PROBLEM REQUIREMENTS >> Pull out of the data below the stretch of lines bounded by the one containing "(IHC) of colorectal" and the one containing "is an immunohistochemistry", both bounds included, unchanged.

[[ EXERCISE INPUT open ]]

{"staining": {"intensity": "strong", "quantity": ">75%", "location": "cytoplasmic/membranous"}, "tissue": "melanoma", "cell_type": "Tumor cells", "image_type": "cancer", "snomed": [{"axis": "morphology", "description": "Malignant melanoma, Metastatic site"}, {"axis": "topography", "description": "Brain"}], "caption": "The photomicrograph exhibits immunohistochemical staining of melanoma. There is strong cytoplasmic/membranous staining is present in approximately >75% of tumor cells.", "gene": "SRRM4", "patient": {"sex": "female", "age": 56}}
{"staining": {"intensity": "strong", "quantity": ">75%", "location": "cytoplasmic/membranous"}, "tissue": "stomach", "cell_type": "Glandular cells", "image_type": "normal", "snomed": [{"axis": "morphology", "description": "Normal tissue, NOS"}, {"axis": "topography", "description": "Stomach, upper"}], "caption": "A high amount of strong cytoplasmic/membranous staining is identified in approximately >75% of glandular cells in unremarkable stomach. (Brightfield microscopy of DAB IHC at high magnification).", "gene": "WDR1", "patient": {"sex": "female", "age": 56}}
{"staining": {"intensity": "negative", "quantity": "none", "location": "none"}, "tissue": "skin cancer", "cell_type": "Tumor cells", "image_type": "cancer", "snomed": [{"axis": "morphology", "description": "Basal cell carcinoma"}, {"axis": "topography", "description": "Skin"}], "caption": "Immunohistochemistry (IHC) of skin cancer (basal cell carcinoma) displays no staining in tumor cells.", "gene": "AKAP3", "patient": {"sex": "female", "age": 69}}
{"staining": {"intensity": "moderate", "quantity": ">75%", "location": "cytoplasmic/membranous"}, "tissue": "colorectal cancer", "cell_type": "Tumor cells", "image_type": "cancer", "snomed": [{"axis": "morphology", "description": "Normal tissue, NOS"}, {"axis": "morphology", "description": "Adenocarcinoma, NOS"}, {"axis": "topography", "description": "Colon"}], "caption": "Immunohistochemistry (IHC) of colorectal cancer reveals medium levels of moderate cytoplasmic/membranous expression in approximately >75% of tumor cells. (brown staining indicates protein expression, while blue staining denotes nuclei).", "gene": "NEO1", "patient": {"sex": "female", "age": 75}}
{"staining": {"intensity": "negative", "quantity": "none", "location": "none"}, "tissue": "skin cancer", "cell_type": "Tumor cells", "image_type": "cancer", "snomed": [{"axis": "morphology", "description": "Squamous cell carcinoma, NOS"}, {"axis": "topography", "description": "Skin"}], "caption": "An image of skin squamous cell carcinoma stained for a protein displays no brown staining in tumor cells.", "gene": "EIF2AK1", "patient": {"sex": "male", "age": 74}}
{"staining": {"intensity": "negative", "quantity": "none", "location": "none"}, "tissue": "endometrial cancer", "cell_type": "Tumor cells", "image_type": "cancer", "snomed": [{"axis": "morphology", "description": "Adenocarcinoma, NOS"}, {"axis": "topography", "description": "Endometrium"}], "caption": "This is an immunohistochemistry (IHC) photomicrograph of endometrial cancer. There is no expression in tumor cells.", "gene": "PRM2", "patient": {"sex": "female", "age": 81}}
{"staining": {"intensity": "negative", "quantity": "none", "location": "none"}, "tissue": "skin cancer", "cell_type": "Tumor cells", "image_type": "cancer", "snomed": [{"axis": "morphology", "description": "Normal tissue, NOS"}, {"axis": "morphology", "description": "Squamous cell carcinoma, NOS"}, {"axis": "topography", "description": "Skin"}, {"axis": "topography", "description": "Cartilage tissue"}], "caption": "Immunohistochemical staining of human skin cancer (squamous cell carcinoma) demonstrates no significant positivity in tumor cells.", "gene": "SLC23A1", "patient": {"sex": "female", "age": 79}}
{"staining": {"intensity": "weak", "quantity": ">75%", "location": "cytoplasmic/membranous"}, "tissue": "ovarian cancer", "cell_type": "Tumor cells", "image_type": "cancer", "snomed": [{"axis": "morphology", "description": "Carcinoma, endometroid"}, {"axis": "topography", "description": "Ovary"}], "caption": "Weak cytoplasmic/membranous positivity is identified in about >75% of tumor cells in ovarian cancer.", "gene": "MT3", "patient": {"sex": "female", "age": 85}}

[[ EXERCISE INPUT closed ]]

RESPONSE >>
{"staining": {"intensity": "moderate", "quantity": ">75%", "location": "cytoplasmic/membranous"}, "tissue": "colorectal cancer", "cell_type": "Tumor cells", "image_type": "cancer", "snomed": [{"axis": "morphology", "description": "Normal tissue, NOS"}, {"axis": "morphology", "description": "Adenocarcinoma, NOS"}, {"axis": "topography", "description": "Colon"}], "caption": "Immunohistochemistry (IHC) of colorectal cancer reveals medium levels of moderate cytoplasmic/membranous expression in approximately >75% of tumor cells. (brown staining indicates protein expression, while blue staining denotes nuclei).", "gene": "NEO1", "patient": {"sex": "female", "age": 75}}
{"staining": {"intensity": "negative", "quantity": "none", "location": "none"}, "tissue": "skin cancer", "cell_type": "Tumor cells", "image_type": "cancer", "snomed": [{"axis": "morphology", "description": "Squamous cell carcinoma, NOS"}, {"axis": "topography", "description": "Skin"}], "caption": "An image of skin squamous cell carcinoma stained for a protein displays no brown staining in tumor cells.", "gene": "EIF2AK1", "patient": {"sex": "male", "age": 74}}
{"staining": {"intensity": "negative", "quantity": "none", "location": "none"}, "tissue": "endometrial cancer", "cell_type": "Tumor cells", "image_type": "cancer", "snomed": [{"axis": "morphology", "description": "Adenocarcinoma, NOS"}, {"axis": "topography", "description": "Endometrium"}], "caption": "This is an immunohistochemistry (IHC) photomicrograph of endometrial cancer. There is no expression in tumor cells.", "gene": "PRM2", "patient": {"sex": "female", "age": 81}}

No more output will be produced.